- [Activity]: Quote every one of the rows below word for word, omitting the pictures.

- [Records supplied]:
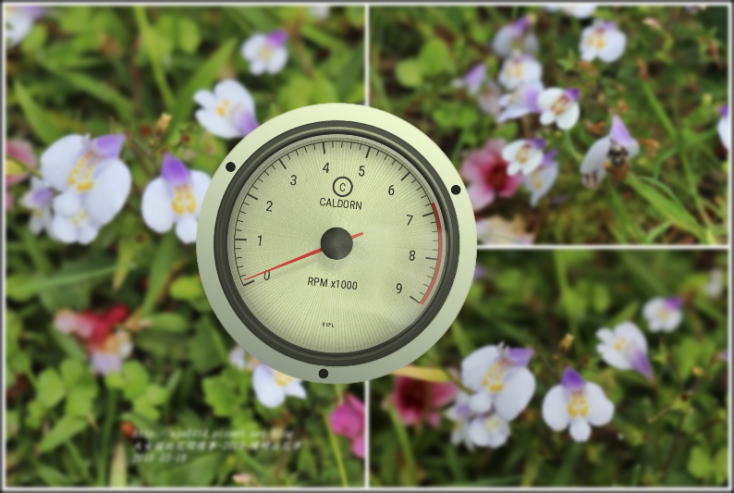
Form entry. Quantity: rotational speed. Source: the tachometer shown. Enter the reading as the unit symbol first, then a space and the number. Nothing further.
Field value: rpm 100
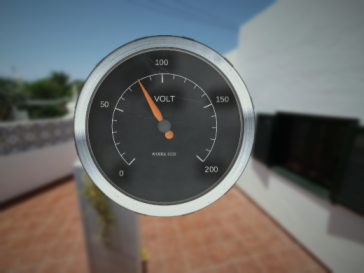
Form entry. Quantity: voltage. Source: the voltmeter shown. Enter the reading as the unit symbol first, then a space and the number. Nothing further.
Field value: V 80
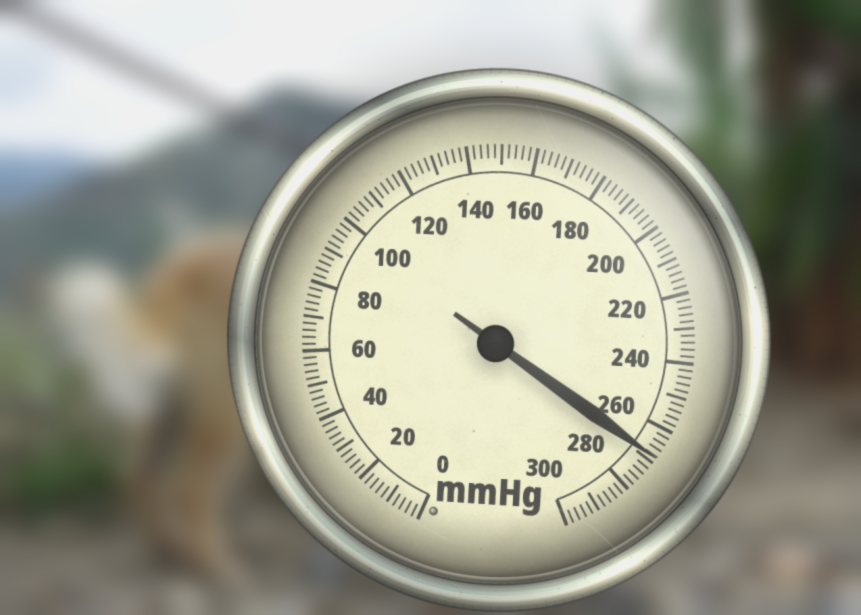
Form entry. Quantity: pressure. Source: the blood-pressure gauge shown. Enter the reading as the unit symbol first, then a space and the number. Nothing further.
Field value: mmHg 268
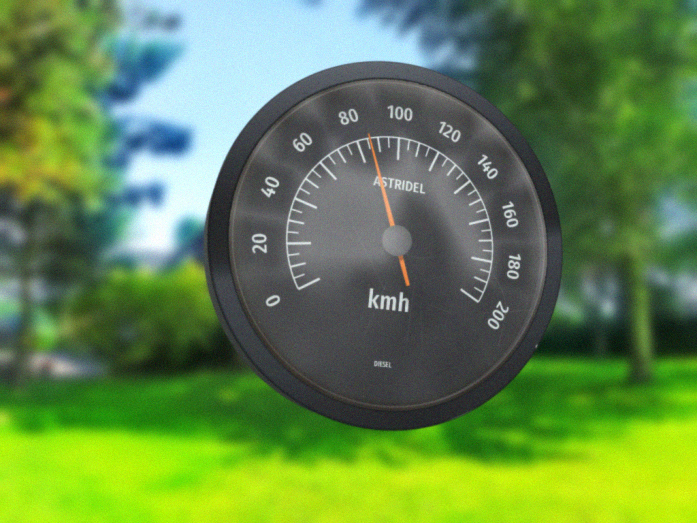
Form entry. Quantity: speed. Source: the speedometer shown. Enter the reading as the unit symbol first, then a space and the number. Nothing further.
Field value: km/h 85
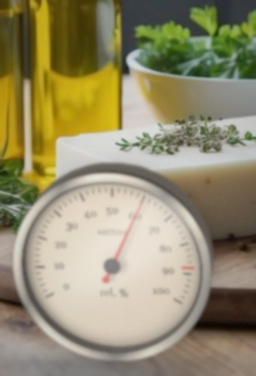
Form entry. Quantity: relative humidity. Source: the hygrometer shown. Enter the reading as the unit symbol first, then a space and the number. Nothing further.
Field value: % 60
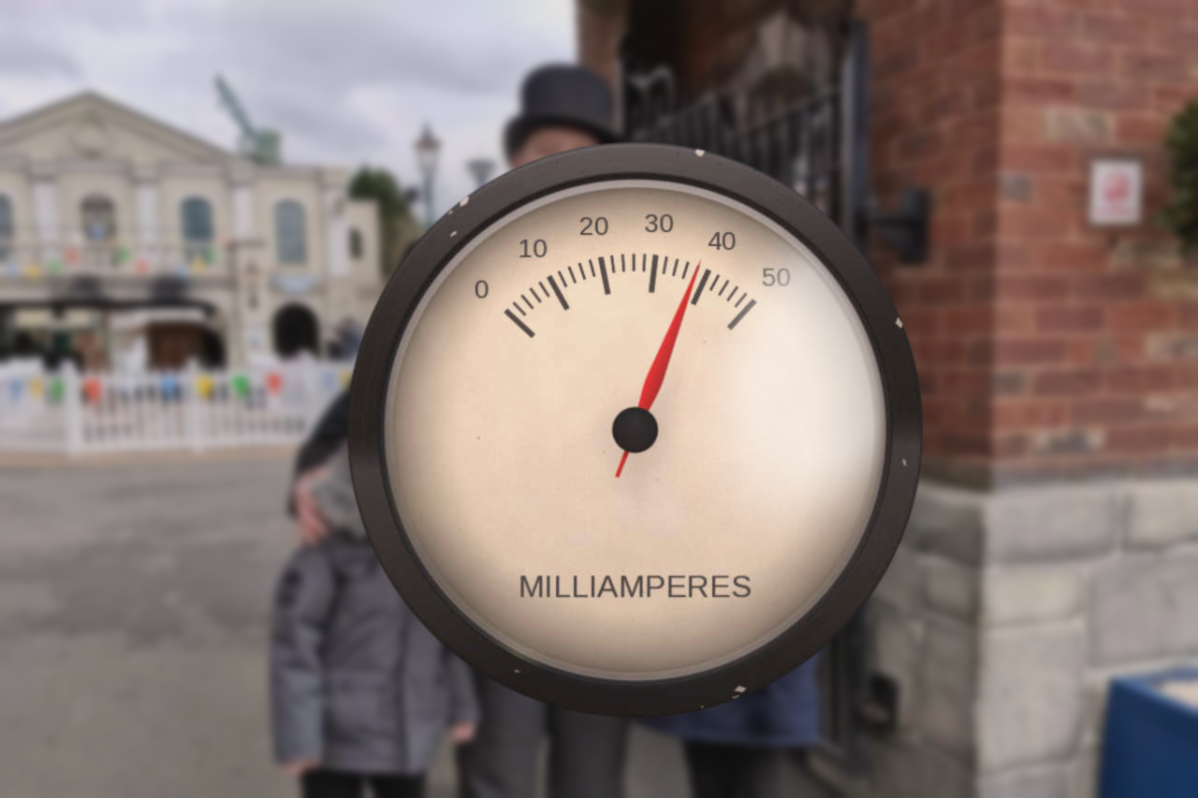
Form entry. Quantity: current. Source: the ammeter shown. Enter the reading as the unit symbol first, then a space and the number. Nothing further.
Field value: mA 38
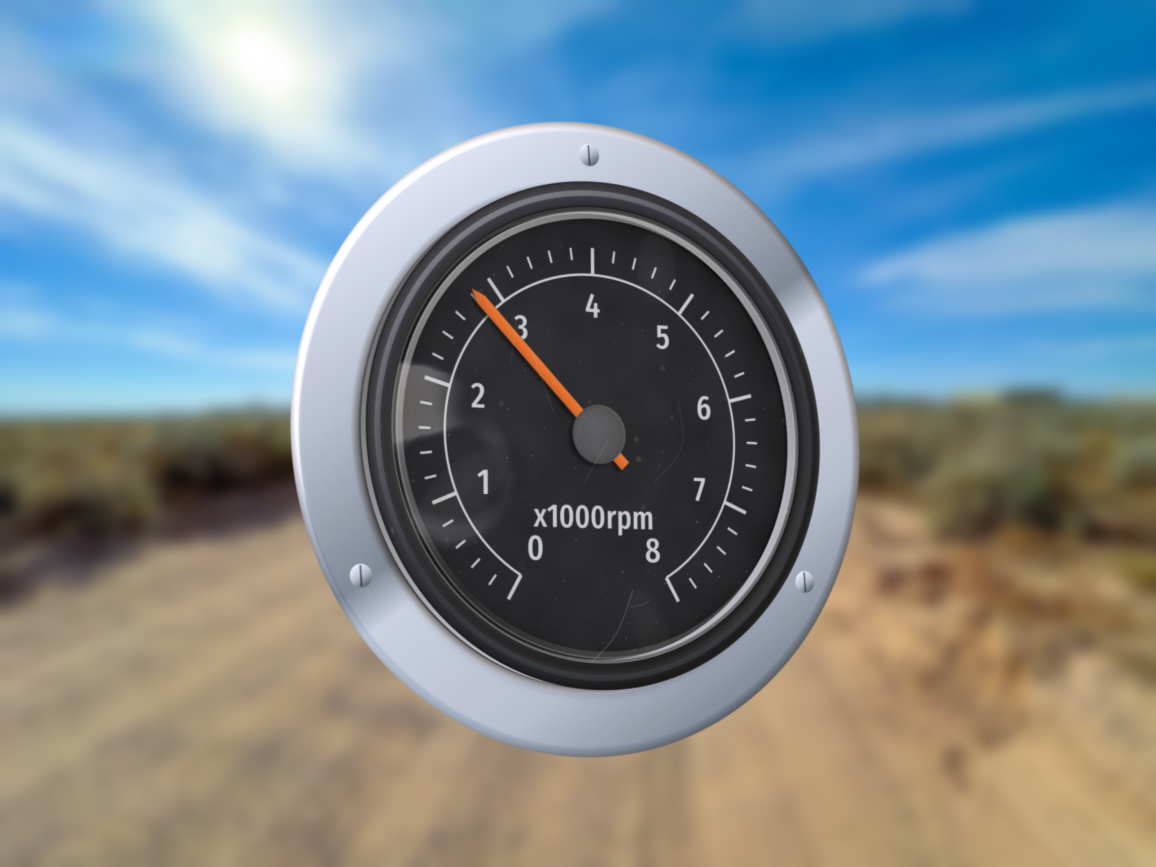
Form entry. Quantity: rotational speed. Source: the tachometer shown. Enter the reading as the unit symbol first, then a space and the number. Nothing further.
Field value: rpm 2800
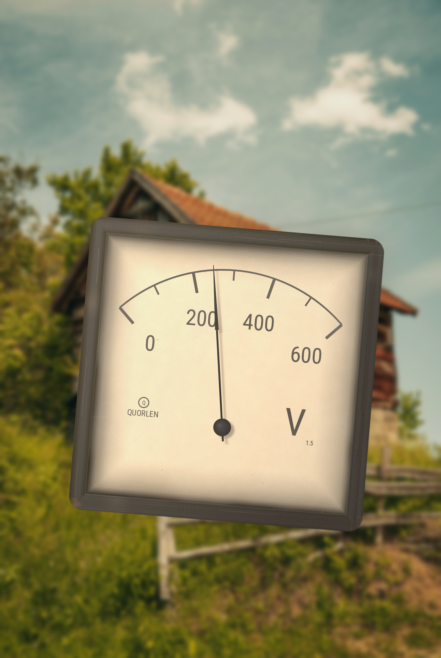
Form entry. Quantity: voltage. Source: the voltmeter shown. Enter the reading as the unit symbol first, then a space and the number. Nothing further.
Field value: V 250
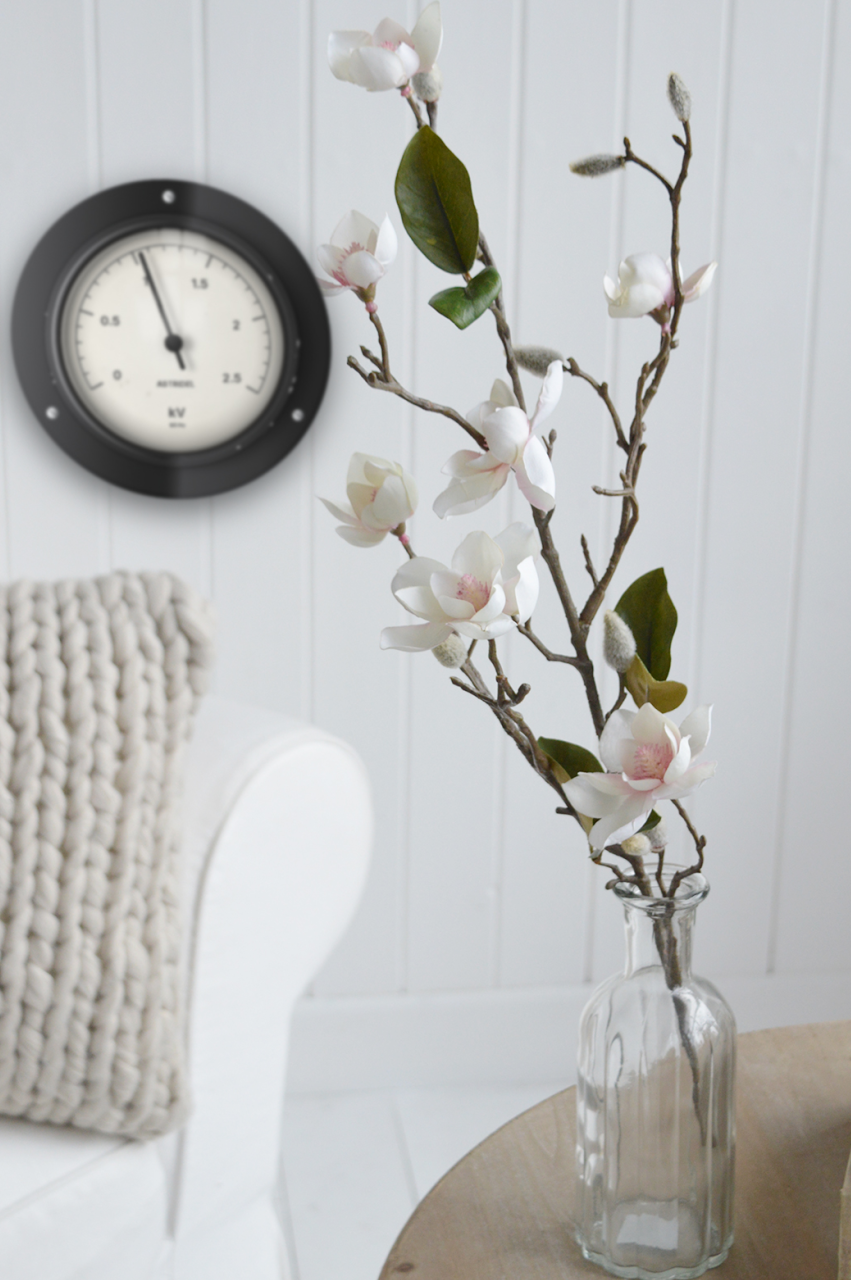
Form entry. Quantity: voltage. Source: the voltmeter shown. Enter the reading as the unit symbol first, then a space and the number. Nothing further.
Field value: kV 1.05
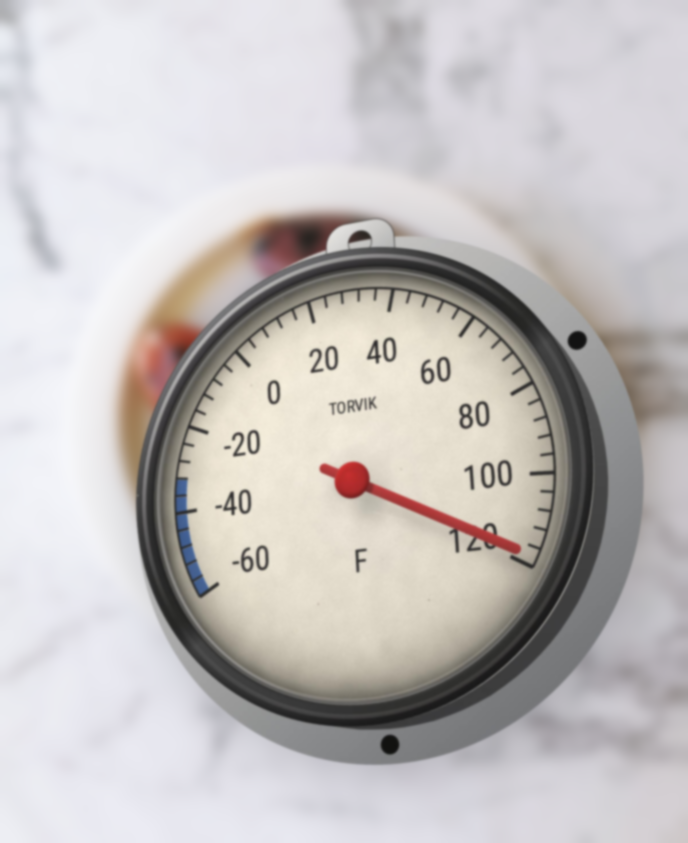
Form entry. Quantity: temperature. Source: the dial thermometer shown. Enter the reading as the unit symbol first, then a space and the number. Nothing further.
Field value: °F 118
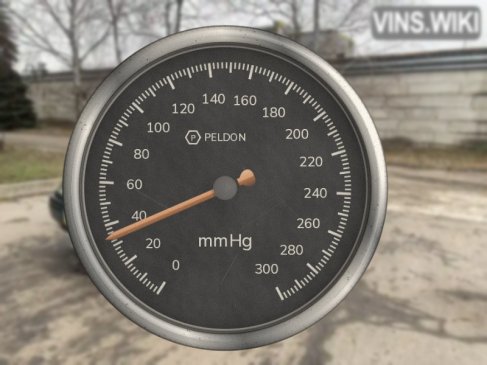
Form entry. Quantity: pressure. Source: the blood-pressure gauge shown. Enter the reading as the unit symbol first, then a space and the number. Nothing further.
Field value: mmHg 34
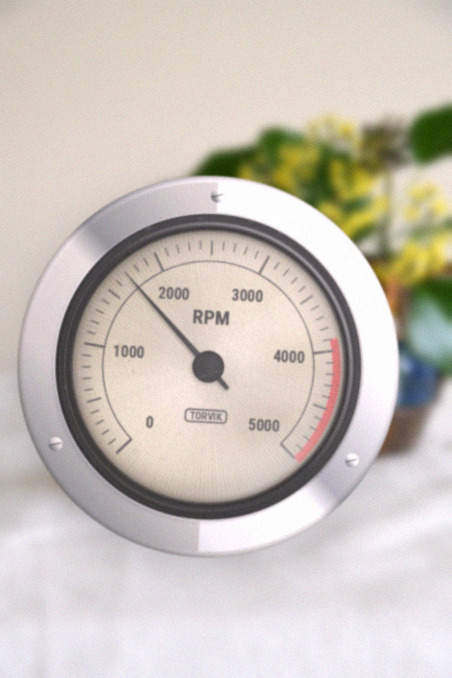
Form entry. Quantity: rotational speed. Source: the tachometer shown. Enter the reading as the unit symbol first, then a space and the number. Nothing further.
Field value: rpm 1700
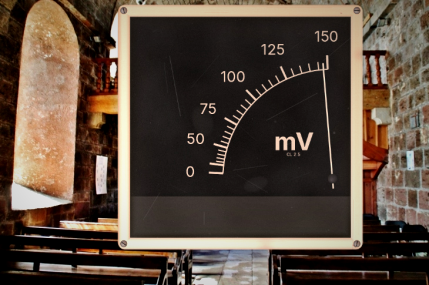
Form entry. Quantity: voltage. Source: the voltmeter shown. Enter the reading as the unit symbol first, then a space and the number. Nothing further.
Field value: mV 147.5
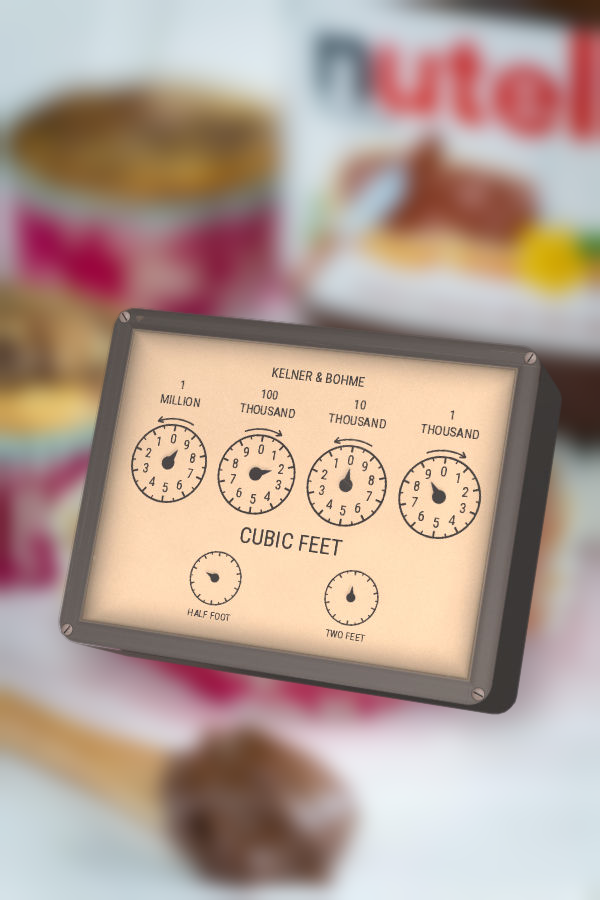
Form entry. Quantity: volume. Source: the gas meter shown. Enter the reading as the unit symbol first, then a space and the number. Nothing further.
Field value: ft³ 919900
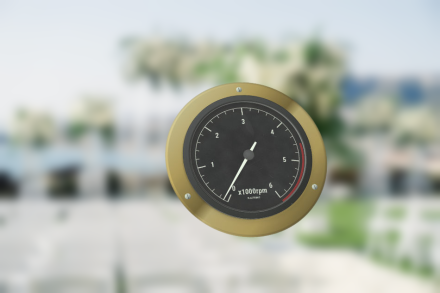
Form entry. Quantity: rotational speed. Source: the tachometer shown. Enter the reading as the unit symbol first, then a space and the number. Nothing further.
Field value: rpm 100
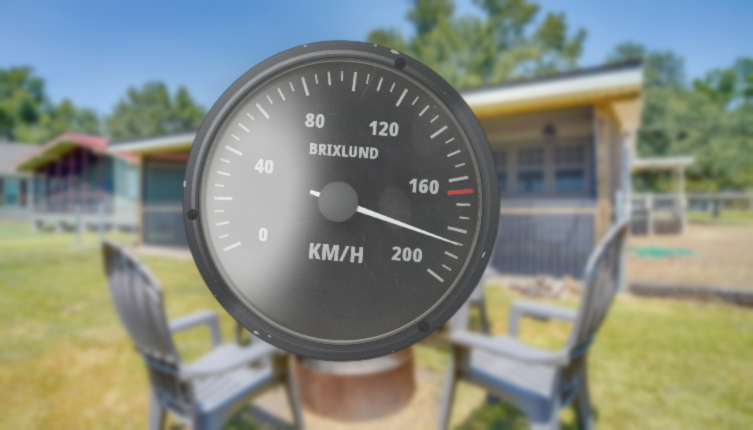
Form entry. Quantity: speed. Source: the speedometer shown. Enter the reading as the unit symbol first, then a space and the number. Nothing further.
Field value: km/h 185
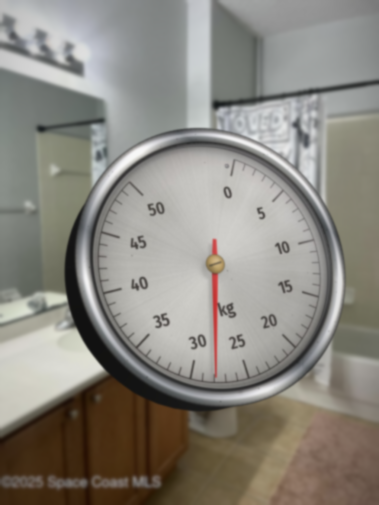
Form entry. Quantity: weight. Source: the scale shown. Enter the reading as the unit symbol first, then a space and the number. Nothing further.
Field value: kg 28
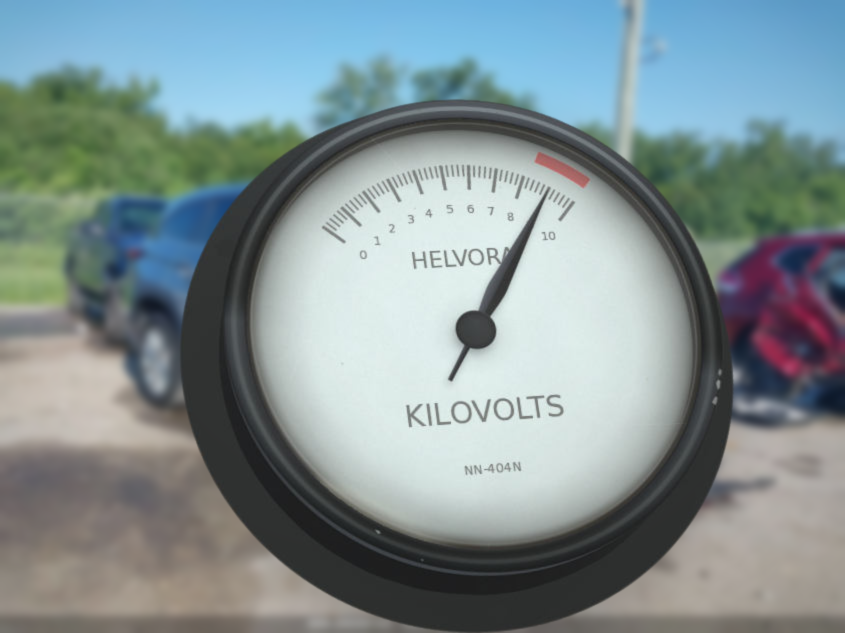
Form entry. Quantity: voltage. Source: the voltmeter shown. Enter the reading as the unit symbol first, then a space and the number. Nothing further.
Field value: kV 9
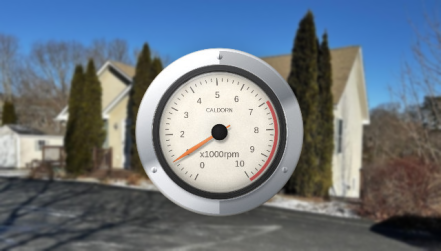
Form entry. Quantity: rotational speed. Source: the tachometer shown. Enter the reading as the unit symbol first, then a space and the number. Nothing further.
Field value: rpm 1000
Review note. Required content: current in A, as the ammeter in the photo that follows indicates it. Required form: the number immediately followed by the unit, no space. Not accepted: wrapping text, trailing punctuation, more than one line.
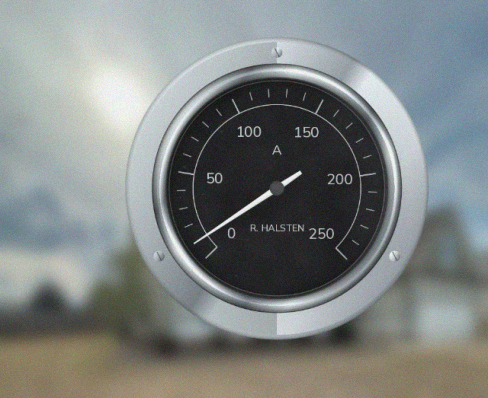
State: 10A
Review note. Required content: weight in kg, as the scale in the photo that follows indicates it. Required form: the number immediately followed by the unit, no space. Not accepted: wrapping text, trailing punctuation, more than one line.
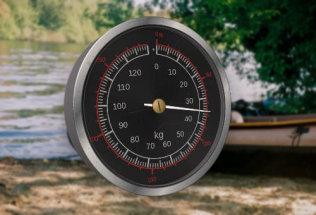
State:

- [Reply to the exercise]:
Form entry. Quantity: rotational speed. Source: the tachometer shown. Enter the reading as the unit symbol first, then a space and the number. Nothing further.
Field value: rpm 100
Form entry. Quantity: voltage. Source: the voltmeter shown. Enter the reading as the unit symbol first, then a space and the number. Nothing further.
Field value: V 80
Form entry. Quantity: pressure. Source: the blood-pressure gauge shown. Enter the reading as the unit symbol first, then a space and the number. Nothing further.
Field value: mmHg 268
Form entry. Quantity: speed. Source: the speedometer shown. Enter the reading as the unit symbol first, then a space and the number. Nothing further.
Field value: km/h 85
Form entry. Quantity: relative humidity. Source: the hygrometer shown. Enter the reading as the unit symbol first, then a space and the number. Nothing further.
Field value: % 60
Form entry. Quantity: current. Source: the ammeter shown. Enter the reading as the unit symbol first, then a space and the number. Nothing further.
Field value: mA 38
Form entry. Quantity: rotational speed. Source: the tachometer shown. Enter the reading as the unit symbol first, then a space and the number. Nothing further.
Field value: rpm 2800
Form entry. Quantity: voltage. Source: the voltmeter shown. Enter the reading as the unit symbol first, then a space and the number. Nothing further.
Field value: V 250
Form entry. Quantity: voltage. Source: the voltmeter shown. Enter the reading as the unit symbol first, then a space and the number. Nothing further.
Field value: kV 1.05
Form entry. Quantity: temperature. Source: the dial thermometer shown. Enter the reading as the unit symbol first, then a space and the number. Nothing further.
Field value: °F 118
Form entry. Quantity: pressure. Source: the blood-pressure gauge shown. Enter the reading as the unit symbol first, then a space and the number. Nothing further.
Field value: mmHg 34
Form entry. Quantity: rotational speed. Source: the tachometer shown. Enter the reading as the unit symbol first, then a space and the number. Nothing further.
Field value: rpm 1700
Form entry. Quantity: voltage. Source: the voltmeter shown. Enter the reading as the unit symbol first, then a space and the number. Nothing further.
Field value: mV 147.5
Form entry. Quantity: volume. Source: the gas meter shown. Enter the reading as the unit symbol first, then a space and the number. Nothing further.
Field value: ft³ 919900
Form entry. Quantity: rotational speed. Source: the tachometer shown. Enter the reading as the unit symbol first, then a space and the number. Nothing further.
Field value: rpm 100
Form entry. Quantity: speed. Source: the speedometer shown. Enter the reading as the unit symbol first, then a space and the number. Nothing further.
Field value: km/h 185
Form entry. Quantity: weight. Source: the scale shown. Enter the reading as the unit symbol first, then a space and the number. Nothing further.
Field value: kg 28
Form entry. Quantity: voltage. Source: the voltmeter shown. Enter the reading as the unit symbol first, then a space and the number. Nothing further.
Field value: kV 9
Form entry. Quantity: rotational speed. Source: the tachometer shown. Enter the reading as the unit symbol first, then a space and the number. Nothing further.
Field value: rpm 1000
Review note. Required content: current in A, as the ammeter in the photo that follows indicates it. Required form: the number immediately followed by the unit, no space. Not accepted: wrapping text, trailing punctuation, more than one line.
State: 10A
Review note. Required content: weight in kg, as the scale in the photo that follows indicates it. Required form: the number immediately followed by the unit, no space. Not accepted: wrapping text, trailing punctuation, more than one line.
State:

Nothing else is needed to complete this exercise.